Work instruction: Within the material below, how many lines include the word "center"? Only the number should be given.

Provided entries:
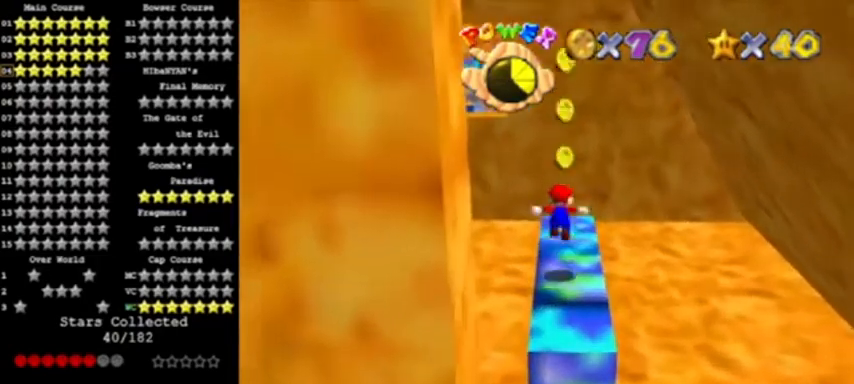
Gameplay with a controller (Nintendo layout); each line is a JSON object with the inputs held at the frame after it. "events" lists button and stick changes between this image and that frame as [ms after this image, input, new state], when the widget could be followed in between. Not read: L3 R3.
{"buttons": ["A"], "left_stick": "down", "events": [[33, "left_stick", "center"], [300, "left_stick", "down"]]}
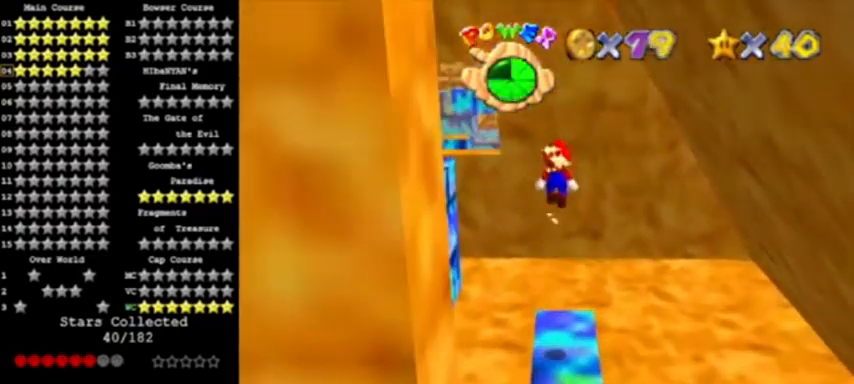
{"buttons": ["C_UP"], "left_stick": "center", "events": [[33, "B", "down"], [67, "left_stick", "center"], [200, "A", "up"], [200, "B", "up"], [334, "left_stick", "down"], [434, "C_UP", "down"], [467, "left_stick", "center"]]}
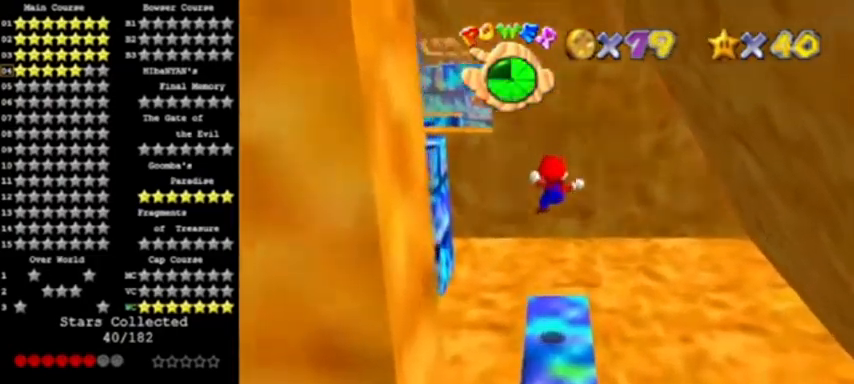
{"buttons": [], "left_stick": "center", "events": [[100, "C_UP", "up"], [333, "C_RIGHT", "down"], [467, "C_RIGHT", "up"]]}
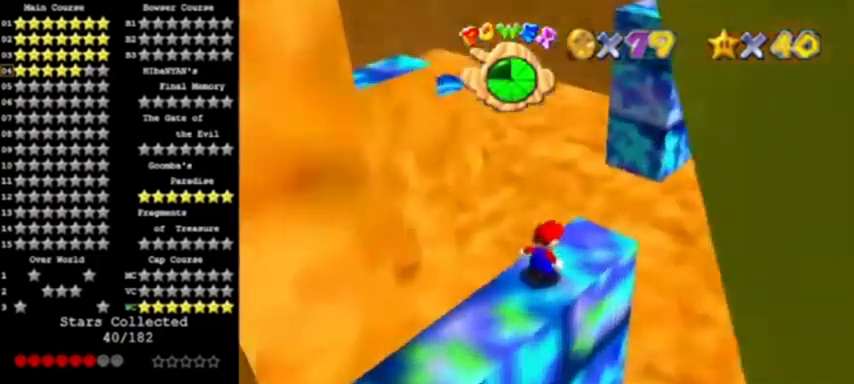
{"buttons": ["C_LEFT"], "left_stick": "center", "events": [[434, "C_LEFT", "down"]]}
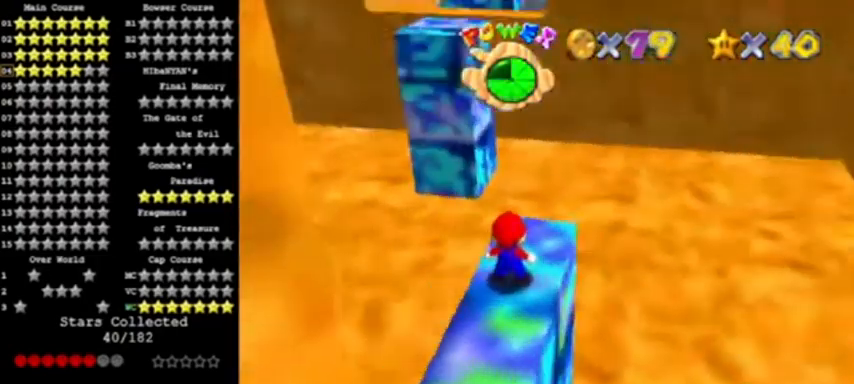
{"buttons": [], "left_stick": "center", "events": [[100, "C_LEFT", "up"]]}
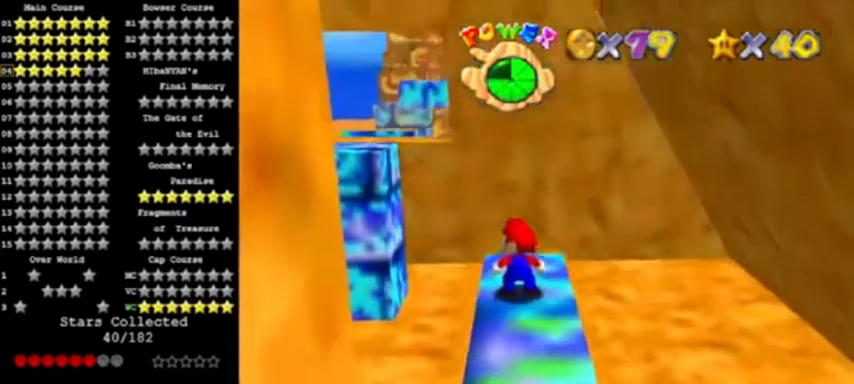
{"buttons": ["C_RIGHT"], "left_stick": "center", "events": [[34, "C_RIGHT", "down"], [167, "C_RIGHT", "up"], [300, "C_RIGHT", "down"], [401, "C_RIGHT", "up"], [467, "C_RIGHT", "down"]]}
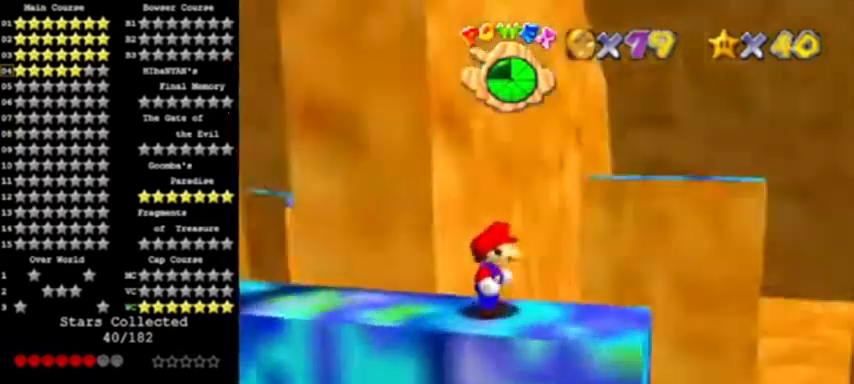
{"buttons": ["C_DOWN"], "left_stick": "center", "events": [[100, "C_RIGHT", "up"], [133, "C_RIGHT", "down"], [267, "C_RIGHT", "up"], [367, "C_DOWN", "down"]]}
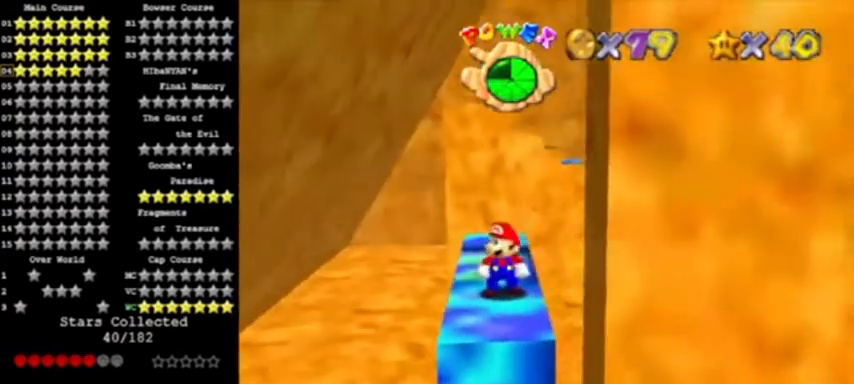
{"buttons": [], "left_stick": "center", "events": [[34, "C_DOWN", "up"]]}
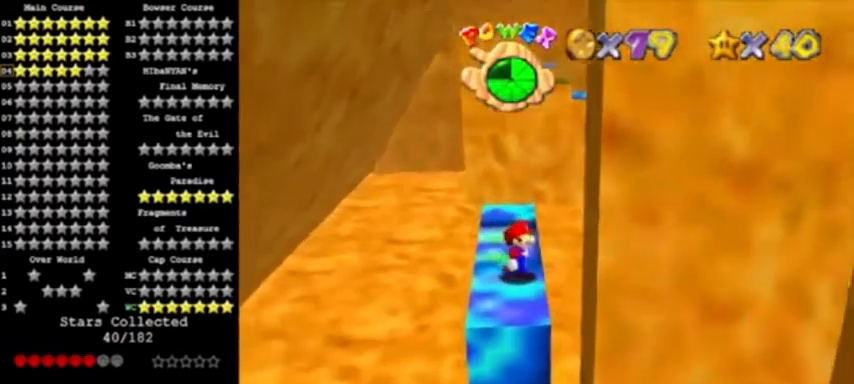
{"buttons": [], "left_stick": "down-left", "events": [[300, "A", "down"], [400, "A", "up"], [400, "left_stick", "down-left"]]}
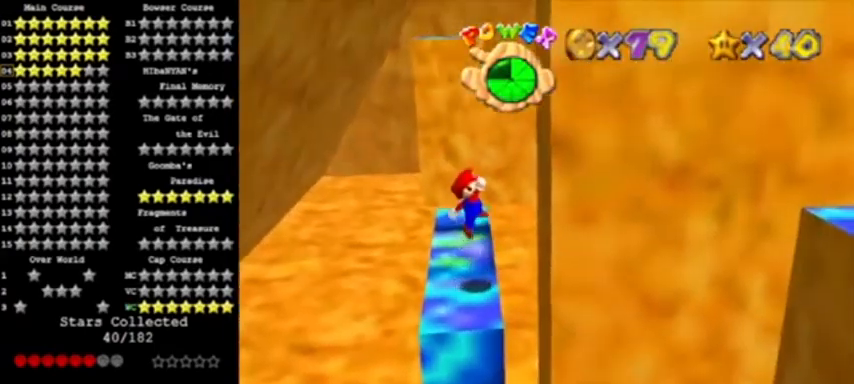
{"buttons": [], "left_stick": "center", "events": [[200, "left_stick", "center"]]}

--

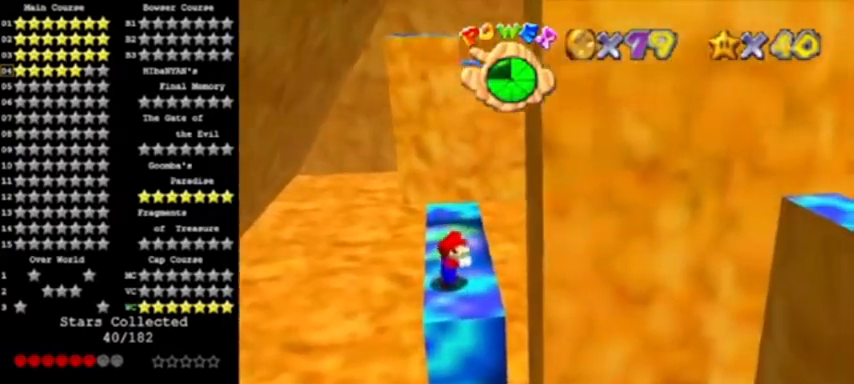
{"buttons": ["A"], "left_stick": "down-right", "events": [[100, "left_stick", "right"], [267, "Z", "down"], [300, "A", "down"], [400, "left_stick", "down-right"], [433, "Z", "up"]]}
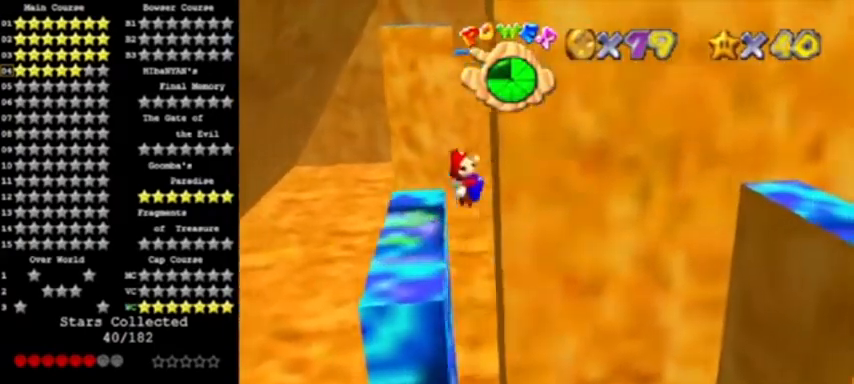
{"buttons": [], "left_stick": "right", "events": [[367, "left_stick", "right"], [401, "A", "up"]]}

Response area: 9